Sometimes I get France. And sometimes I don’t. Take the law for instance.
In my local café in which the locals gather to gossip, a recent topic of debate was about the misfortunes of a baker who owns a boulangerie near Troyes in the Champagne region. He decided to open his boulangerie 7 days a week in the summer of 2017 in order to serve the needs of the many tourists who flocked to the area. All well and good you might think, but non. Someone, who is not owning up to it, reported him for contravening a local decree that prevents anyone working 7 days a week, even if it is their own business and they choose to do so. The labour union that was tasked with enforcing the law was apparently reluctant to do so, especially as the baker was supported by the local Mayor and residents. They asked other local business owners if they agreed that the baker should be fined. Astoundingly, the result was yes, and the baker was fined €3000. So far, he has refused to cough up.

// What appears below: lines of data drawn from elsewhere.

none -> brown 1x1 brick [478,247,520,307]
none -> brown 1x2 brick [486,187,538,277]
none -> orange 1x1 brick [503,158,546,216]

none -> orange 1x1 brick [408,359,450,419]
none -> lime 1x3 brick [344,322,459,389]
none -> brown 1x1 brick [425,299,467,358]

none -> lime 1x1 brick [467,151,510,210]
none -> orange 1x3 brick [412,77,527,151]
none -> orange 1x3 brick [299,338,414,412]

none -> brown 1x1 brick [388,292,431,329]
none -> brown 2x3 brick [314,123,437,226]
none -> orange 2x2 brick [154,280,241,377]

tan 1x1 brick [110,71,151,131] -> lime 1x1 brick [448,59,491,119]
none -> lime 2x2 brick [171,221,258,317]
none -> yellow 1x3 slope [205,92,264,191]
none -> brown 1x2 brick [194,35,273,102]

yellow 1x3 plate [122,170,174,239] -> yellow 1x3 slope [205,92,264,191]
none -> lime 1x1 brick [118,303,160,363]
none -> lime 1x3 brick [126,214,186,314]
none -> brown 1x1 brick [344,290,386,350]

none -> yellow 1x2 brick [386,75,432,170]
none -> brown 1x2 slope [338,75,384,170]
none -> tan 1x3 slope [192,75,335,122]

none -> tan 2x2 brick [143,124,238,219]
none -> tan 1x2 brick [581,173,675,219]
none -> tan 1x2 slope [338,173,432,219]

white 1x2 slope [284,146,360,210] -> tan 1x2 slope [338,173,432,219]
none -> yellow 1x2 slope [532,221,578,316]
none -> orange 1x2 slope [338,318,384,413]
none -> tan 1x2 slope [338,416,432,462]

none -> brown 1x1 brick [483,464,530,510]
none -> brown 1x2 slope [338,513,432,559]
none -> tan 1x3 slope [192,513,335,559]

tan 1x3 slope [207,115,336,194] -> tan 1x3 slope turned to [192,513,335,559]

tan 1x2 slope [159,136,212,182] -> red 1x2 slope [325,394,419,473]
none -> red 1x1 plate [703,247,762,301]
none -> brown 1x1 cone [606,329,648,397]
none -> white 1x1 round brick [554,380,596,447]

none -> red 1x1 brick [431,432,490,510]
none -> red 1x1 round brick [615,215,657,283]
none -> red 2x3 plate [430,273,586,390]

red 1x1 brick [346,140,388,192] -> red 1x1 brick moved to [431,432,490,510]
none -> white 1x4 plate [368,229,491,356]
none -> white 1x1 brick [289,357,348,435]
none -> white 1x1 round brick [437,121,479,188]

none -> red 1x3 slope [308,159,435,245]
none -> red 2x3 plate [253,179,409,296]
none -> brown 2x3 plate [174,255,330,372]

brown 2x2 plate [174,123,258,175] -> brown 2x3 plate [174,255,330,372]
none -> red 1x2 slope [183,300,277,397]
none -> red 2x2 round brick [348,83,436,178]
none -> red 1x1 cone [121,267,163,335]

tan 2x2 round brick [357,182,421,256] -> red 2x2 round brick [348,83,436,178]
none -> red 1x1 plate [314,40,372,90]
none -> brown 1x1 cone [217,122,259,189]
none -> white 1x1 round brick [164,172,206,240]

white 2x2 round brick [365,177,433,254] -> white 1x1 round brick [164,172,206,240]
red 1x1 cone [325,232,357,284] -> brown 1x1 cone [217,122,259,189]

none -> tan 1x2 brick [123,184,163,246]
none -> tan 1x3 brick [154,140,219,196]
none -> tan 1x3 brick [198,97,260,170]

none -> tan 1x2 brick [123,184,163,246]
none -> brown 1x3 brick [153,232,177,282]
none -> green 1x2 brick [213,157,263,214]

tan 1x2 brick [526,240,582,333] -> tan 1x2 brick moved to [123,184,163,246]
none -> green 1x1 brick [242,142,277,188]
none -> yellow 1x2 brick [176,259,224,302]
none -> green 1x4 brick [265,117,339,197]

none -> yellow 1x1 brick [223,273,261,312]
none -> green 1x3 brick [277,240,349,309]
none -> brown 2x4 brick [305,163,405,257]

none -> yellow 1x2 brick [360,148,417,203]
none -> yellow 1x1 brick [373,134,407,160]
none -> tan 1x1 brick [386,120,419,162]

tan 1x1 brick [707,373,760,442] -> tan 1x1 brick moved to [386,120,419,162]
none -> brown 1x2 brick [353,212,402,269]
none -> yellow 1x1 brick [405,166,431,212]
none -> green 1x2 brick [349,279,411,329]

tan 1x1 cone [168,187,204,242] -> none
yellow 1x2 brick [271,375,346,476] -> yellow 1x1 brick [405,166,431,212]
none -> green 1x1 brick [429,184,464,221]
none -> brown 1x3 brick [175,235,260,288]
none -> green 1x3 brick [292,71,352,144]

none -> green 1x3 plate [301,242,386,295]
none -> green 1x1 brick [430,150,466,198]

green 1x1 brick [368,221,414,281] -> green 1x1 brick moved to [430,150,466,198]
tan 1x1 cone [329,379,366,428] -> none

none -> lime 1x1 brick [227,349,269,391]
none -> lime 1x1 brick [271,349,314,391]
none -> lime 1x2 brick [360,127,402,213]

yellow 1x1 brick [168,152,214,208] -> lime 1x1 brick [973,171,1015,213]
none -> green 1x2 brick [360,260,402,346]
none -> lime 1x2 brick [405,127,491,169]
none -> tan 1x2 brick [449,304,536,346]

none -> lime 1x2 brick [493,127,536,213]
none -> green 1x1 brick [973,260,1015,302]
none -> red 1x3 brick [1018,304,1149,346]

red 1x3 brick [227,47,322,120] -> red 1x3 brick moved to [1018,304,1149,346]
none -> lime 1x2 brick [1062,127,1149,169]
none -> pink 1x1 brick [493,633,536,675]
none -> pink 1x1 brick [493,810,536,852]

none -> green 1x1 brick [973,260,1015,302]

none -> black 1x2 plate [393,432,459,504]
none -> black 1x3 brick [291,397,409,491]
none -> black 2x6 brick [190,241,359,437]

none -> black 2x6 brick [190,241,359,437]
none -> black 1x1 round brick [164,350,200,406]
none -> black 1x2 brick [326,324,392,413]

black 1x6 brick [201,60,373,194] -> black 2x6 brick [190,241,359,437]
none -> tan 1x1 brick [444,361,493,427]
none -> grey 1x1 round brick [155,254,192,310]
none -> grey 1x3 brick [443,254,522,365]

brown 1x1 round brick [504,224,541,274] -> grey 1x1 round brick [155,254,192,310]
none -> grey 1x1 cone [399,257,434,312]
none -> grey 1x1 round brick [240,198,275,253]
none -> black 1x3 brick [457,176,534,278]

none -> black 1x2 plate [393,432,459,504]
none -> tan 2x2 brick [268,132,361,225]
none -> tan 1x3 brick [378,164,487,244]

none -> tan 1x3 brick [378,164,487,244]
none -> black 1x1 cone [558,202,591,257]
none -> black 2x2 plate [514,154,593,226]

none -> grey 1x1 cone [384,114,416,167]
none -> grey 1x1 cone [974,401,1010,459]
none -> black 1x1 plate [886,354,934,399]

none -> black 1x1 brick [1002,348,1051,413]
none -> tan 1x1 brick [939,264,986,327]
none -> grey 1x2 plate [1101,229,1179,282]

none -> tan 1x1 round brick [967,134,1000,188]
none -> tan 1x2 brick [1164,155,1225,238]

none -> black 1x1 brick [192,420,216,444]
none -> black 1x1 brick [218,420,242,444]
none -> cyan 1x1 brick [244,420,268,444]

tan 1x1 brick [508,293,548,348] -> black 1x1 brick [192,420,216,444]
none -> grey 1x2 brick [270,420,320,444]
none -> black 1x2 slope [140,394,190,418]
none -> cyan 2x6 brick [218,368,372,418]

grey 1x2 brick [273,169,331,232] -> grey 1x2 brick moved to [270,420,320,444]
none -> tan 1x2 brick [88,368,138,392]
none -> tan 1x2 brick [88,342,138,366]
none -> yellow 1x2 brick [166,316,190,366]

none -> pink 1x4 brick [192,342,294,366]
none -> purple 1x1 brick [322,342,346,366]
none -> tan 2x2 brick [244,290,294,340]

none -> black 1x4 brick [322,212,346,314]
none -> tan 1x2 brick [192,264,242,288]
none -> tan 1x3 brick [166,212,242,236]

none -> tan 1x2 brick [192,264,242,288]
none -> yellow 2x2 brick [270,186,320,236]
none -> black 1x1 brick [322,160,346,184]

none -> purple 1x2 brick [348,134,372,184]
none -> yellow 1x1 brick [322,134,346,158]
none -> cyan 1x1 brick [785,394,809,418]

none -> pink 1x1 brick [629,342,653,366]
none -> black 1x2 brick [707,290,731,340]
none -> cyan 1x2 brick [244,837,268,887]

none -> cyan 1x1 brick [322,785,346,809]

Illegal to call a pig Napoleon in France
You might think that strange enough but there’s more. I have a plastic pig in my garden – don’t ask, I don’t know why I bought it but plastic animals are popular in my part of France, so it doesn’t look as out of place as you might think! I did think about getting real pigs but it’s a lot of work mucking them out and with 70 animals already, I’m not inclined to do more mucking stuff. I told Annie the local café owner about my plastic cochon and said I was going to call it Napoleon. “Ah non” she said, “You can’t do that, it’s against the law”. And, it’s true. It’s illegal to call a pig Napoleon in France, maybe even a plastic one.
Against the law to kiss at a train station in France
There are plenty of peculiar laws in France I’ve since discovered. Did you know for instance it’s illegal to kiss at a train station in France? No one seems to be aware as far as I can tell as I travel a lot on the trains and see plenty of smooching.
There is a centuries old law that requires all French citizens keep a haystack handy, in case the King passes by and needs hay for his horse. Curiously enough, I actually comply with the law here, my chickens have plenty of hay and should the King of France ever come trotting by and require some, he’s welcome to it.
Perhaps the most odd law of all is that it is legal in France to marry a dead person, though you do need the permission of the President and you must have a good reason to do so.
I still have much to learn about France it seems, and some of it is very quaint!